As has been the tradition for decades, the downtown will be the setting for two of the community’s biggest holiday events: The 34th annual Christmas Parade at 1 p.m., Dec. 3, and the 62nd annual Courthouse Lighting at 6 p.m., Dec. 3.

Prescott has long been the go-to spot for a small-town Christmas. It started in the mid-1950s with the traditional Courthouse Lighting, then grew in the early 1980s with the addition of the Christmas Parade, and later, with the popular Acker Night (scheduled for Friday, Dec. 9).

When then-Gov. Rose Mofford named Prescott “Arizona’s Christmas City” in 1989, the designation solidified the community’s longtime holiday image.

“It really is part of the identity of our community,” Kendall Jaspers, director of the Prescott Downtown Partnership (PDP), said recently of the Christmas City moniker.
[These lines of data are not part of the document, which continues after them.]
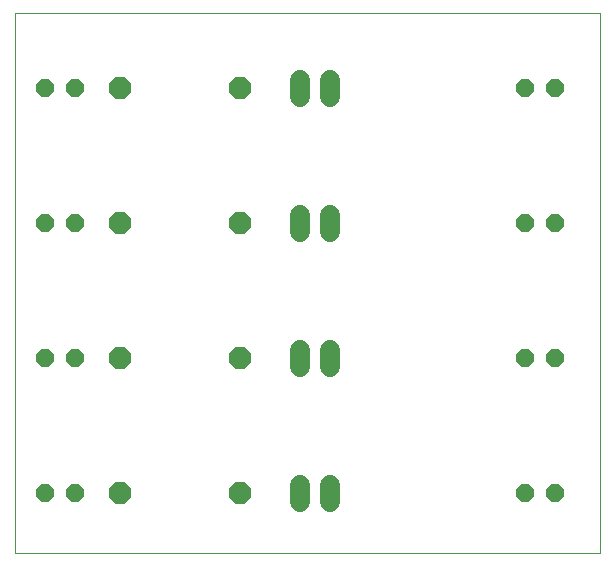
<source format=gts>
G75*
G70*
%OFA0B0*%
%FSLAX24Y24*%
%IPPOS*%
%LPD*%
%AMOC8*
5,1,8,0,0,1.08239X$1,22.5*
%
%ADD10C,0.0000*%
%ADD11OC8,0.0600*%
%ADD12C,0.0674*%
%ADD13OC8,0.0740*%
D10*
X001309Y000100D02*
X020809Y000100D01*
X020809Y018100D01*
X001309Y018100D01*
X001309Y000100D01*
D11*
X002309Y002100D03*
X003309Y002100D03*
X003309Y006600D03*
X002309Y006600D03*
X002309Y011100D03*
X003309Y011100D03*
X003309Y015600D03*
X002309Y015600D03*
X018309Y015600D03*
X019309Y015600D03*
X019309Y011100D03*
X018309Y011100D03*
X018309Y006600D03*
X019309Y006600D03*
X019309Y002100D03*
X018309Y002100D03*
D12*
X011809Y001803D02*
X011809Y002397D01*
X010809Y002397D02*
X010809Y001803D01*
X010809Y006303D02*
X010809Y006897D01*
X011809Y006897D02*
X011809Y006303D01*
X011809Y010803D02*
X011809Y011397D01*
X010809Y011397D02*
X010809Y010803D01*
X010809Y015303D02*
X010809Y015897D01*
X011809Y015897D02*
X011809Y015303D01*
D13*
X008809Y015600D03*
X004809Y015600D03*
X004809Y011100D03*
X008809Y011100D03*
X008809Y006600D03*
X004809Y006600D03*
X004809Y002100D03*
X008809Y002100D03*
M02*

</source>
And occurring as they do in the heart of Prescott, the Christmas events also bring more attention than usual to Prescott’s downtown. “It reaffirms the downtown as the heartbeat of Prescott,” Jaspers added.

The Christmas Parade will feature 86 entries this year, including everything from floats to walking groups to high school and middle school bands.

Entrants were asked to adhere to this year’s theme, “All I Want for Christmas,” and organizers say that allows for a wide assortment of ideas.

Prescott Chamber of Commerce CEO David Maurer said as many as 10,000 people are expected to turn out for the Christmas Parade, filling the popular viewing spots eight to nine people deep.

The parade starts at the corner of Willis and Cortez, and Maurer says many of the spectators tend to congregate on Cortez along the Yavapai County Courthouse Plaza.

For a slightly less populated space, Maurer suggests heading to Goodwin Street, near the Chamber of Commerce building (117 W. Goodwin St.), or in front the businesses along Whiskey Row (Montezuma Street).

A few hours after the parade, attention will turn to the Yavapai County Courthouse Plaza for the 62nd annual Courthouse Lighting. The lighting is scheduled for 6 p.m., while musical entertainment will begin at 5 p.m.

This year, Maurer says the Courthouse Lighting would follow the usual tradition of a choir singing Christmas carols and the reading of the Christmas story – all leading up to the illumination of the courthouse and plaza lights.

One new feature this year: A brief tribute to former Gov. Mofford, who died earlier this year, for her part in the Arizona’s Christmas City designation.

The Courthouse Lighting typically brings out an even larger crowd than does the parade. “Regardless of the weather, we usually have a huge crowd for the lighting,” said Chamber Finance Director Harold Viehweg.